WHAT TO WORK ON: Starting with the line containing "n. Eine schöne, aber" and going on through the last of the entries, rename "Activités" to "Loisirs" and leave everything else unchanged. Give only those lines, without the pictures.

DATA UNDER STUDY:
---

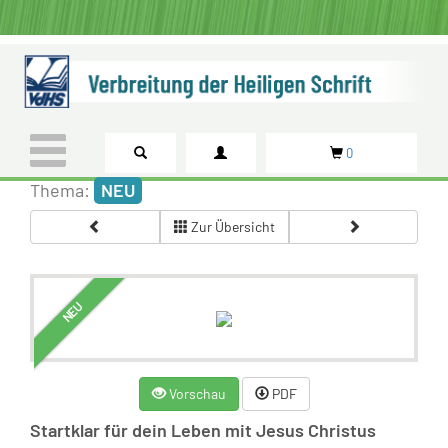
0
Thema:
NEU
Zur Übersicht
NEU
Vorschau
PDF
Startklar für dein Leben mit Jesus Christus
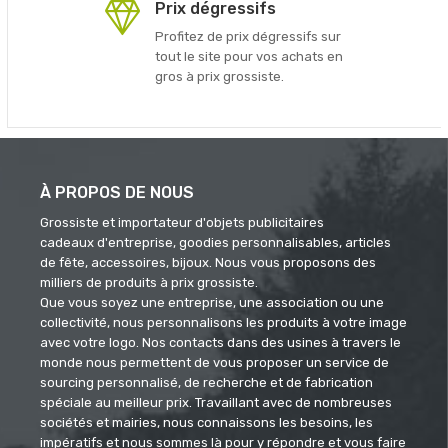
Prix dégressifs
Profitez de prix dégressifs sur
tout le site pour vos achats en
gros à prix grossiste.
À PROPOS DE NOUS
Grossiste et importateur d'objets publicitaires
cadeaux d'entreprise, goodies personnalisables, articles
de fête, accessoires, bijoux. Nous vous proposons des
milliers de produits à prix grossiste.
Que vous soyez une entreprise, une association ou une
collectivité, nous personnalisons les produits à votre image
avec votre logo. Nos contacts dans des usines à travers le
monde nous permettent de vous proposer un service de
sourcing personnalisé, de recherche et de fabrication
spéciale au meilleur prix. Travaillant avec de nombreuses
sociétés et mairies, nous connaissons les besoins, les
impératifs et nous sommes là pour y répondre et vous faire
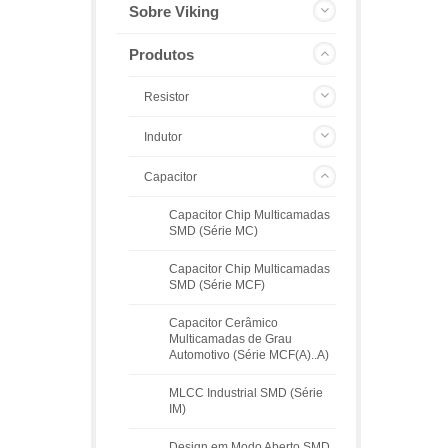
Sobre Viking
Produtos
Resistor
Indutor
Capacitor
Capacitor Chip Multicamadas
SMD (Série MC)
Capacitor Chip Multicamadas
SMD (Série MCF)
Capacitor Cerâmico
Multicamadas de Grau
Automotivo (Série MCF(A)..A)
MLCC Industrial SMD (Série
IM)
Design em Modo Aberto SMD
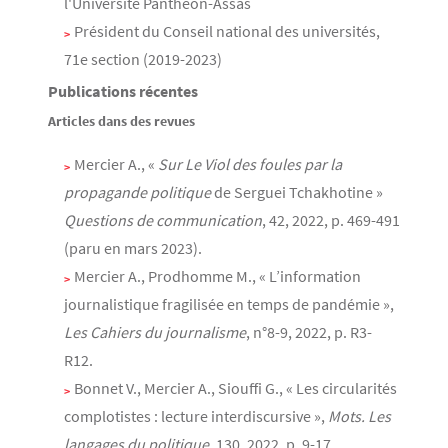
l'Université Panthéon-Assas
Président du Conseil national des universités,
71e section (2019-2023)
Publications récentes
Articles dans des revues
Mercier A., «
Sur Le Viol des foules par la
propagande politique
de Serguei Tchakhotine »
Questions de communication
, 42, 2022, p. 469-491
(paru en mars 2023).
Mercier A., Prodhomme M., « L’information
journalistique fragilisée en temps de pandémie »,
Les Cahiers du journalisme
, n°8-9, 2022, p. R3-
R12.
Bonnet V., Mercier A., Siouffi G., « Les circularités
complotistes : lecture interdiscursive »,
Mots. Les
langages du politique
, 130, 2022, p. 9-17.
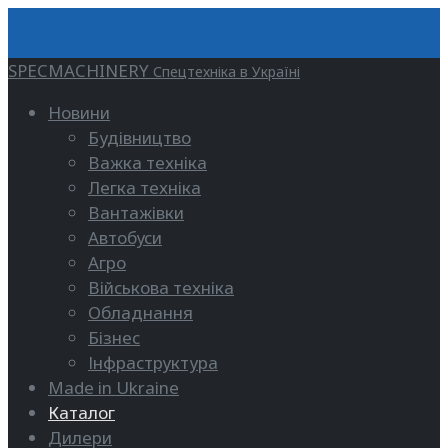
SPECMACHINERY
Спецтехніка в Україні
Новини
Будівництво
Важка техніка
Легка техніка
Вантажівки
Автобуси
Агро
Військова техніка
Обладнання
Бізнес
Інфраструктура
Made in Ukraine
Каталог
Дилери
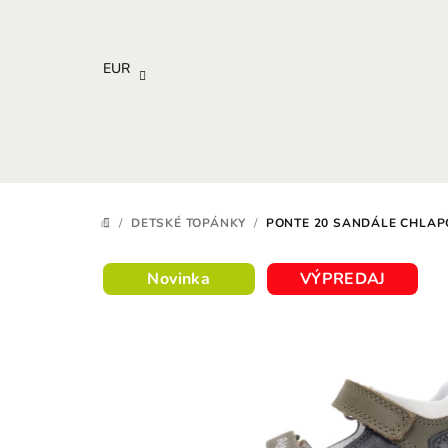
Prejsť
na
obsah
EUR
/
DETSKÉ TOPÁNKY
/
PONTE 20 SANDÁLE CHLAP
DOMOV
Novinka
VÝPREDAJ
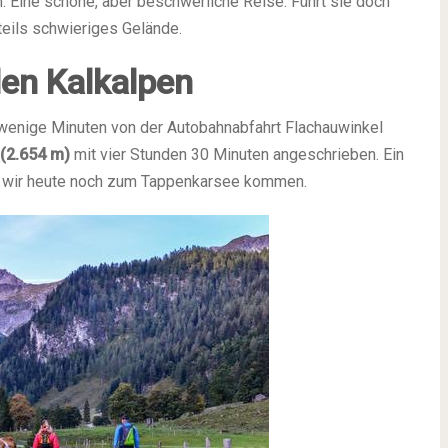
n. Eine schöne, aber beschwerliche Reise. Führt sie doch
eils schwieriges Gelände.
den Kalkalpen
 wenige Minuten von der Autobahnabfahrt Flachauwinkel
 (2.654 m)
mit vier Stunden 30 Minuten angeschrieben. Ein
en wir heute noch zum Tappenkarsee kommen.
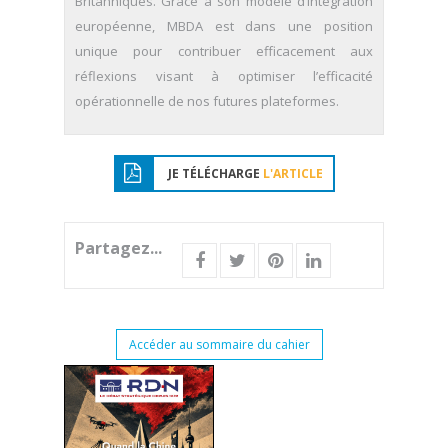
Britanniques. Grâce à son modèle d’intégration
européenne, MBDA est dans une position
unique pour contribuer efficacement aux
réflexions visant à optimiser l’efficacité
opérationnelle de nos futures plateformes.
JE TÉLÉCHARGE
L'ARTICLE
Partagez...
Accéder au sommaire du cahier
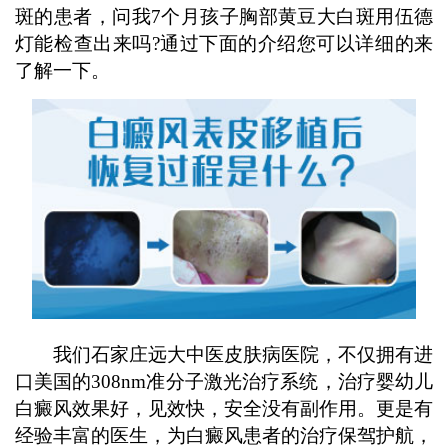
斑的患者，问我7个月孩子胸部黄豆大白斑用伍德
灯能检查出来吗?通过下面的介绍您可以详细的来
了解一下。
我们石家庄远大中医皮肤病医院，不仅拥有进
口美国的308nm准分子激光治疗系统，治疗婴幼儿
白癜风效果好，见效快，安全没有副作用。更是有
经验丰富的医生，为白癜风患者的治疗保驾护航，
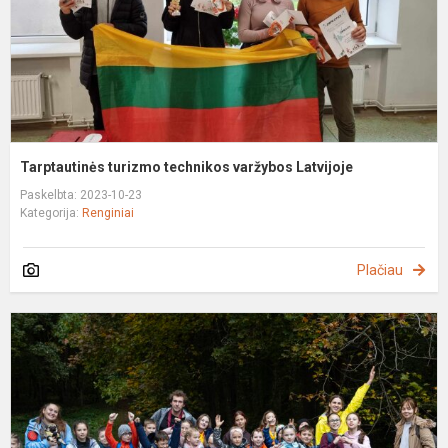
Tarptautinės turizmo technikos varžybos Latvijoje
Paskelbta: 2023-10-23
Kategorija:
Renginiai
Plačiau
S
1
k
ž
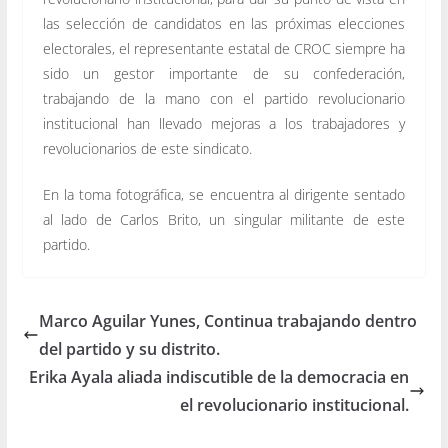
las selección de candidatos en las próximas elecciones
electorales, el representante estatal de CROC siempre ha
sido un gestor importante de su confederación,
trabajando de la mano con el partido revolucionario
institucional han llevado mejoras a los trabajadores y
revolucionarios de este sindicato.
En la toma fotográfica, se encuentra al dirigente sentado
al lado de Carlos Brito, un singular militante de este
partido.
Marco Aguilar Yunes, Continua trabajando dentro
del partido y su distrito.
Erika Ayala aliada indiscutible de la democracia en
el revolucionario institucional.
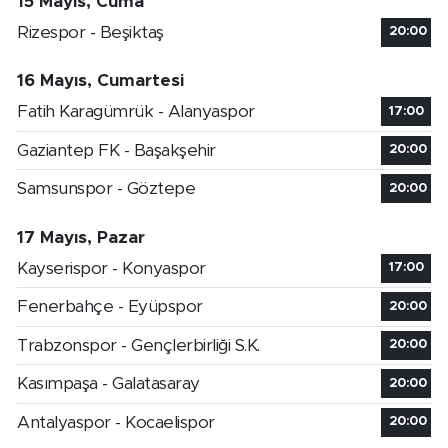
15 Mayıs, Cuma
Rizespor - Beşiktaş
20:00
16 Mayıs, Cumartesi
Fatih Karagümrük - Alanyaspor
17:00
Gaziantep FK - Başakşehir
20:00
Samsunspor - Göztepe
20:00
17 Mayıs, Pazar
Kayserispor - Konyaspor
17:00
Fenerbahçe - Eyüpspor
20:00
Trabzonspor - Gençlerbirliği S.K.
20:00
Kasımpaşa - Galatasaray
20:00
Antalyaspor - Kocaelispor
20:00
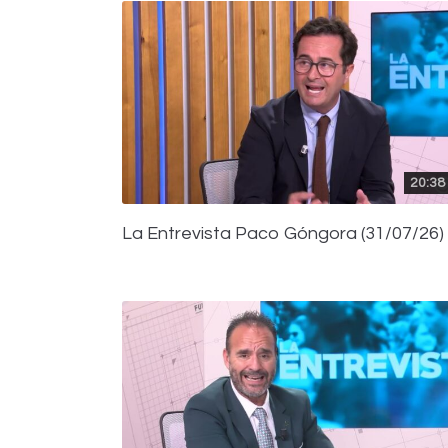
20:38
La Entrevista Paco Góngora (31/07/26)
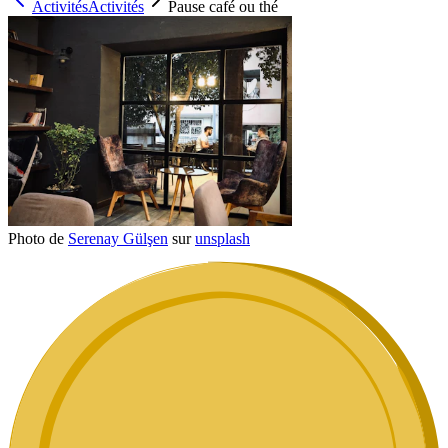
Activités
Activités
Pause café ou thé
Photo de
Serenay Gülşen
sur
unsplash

---

TASK OUTPUT:
n. Eine schöne, aber beschwerliche Reise. Führt sie doch
eils schwieriges Gelände.
den Kalkalpen
 wenige Minuten von der Autobahnabfahrt Flachauwinkel
 (2.654 m)
mit vier Stunden 30 Minuten angeschrieben. Ein
en wir heute noch zum Tappenkarsee kommen.
Britanniques. Grâce à son modèle d’intégration
européenne, MBDA est dans une position
unique pour contribuer efficacement aux
réflexions visant à optimiser l’efficacité
opérationnelle de nos futures plateformes.
JE TÉLÉCHARGE
L'ARTICLE
Partagez...
Accéder au sommaire du cahier
斑的患者，问我7个月孩子胸部黄豆大白斑用伍德
灯能检查出来吗?通过下面的介绍您可以详细的来
了解一下。
我们石家庄远大中医皮肤病医院，不仅拥有进
口美国的308nm准分子激光治疗系统，治疗婴幼儿
白癜风效果好，见效快，安全没有副作用。更是有
经验丰富的医生，为白癜风患者的治疗保驾护航，
Tarptautinės turizmo technikos varžybos Latvijoje
Paskelbta: 2023-10-23
Kategorija:
Renginiai
Plačiau
S
1
k
ž
las selección de candidatos en las próximas elecciones
electorales, el representante estatal de CROC siempre ha
sido un gestor importante de su confederación,
trabajando de la mano con el partido revolucionario
institucional han llevado mejoras a los trabajadores y
revolucionarios de este sindicato.
En la toma fotográfica, se encuentra al dirigente sentado
al lado de Carlos Brito, un singular militante de este
partido.
Marco Aguilar Yunes, Continua trabajando dentro
del partido y su distrito.
Erika Ayala aliada indiscutible de la democracia en
el revolucionario institucional.
15 Mayıs, Cuma
Rizespor - Beşiktaş
20:00
16 Mayıs, Cumartesi
Fatih Karagümrük - Alanyaspor
17:00
Gaziantep FK - Başakşehir
20:00
Samsunspor - Göztepe
20:00
17 Mayıs, Pazar
Kayserispor - Konyaspor
17:00
Fenerbahçe - Eyüpspor
20:00
Trabzonspor - Gençlerbirliği S.K.
20:00
Kasımpaşa - Galatasaray
20:00
Antalyaspor - Kocaelispor
20:00
20:38
La Entrevista Paco Góngora (31/07/26)
Loisirs
Loisirs
Pause café ou thé
Photo de
Serenay Gülşen
sur
unsplash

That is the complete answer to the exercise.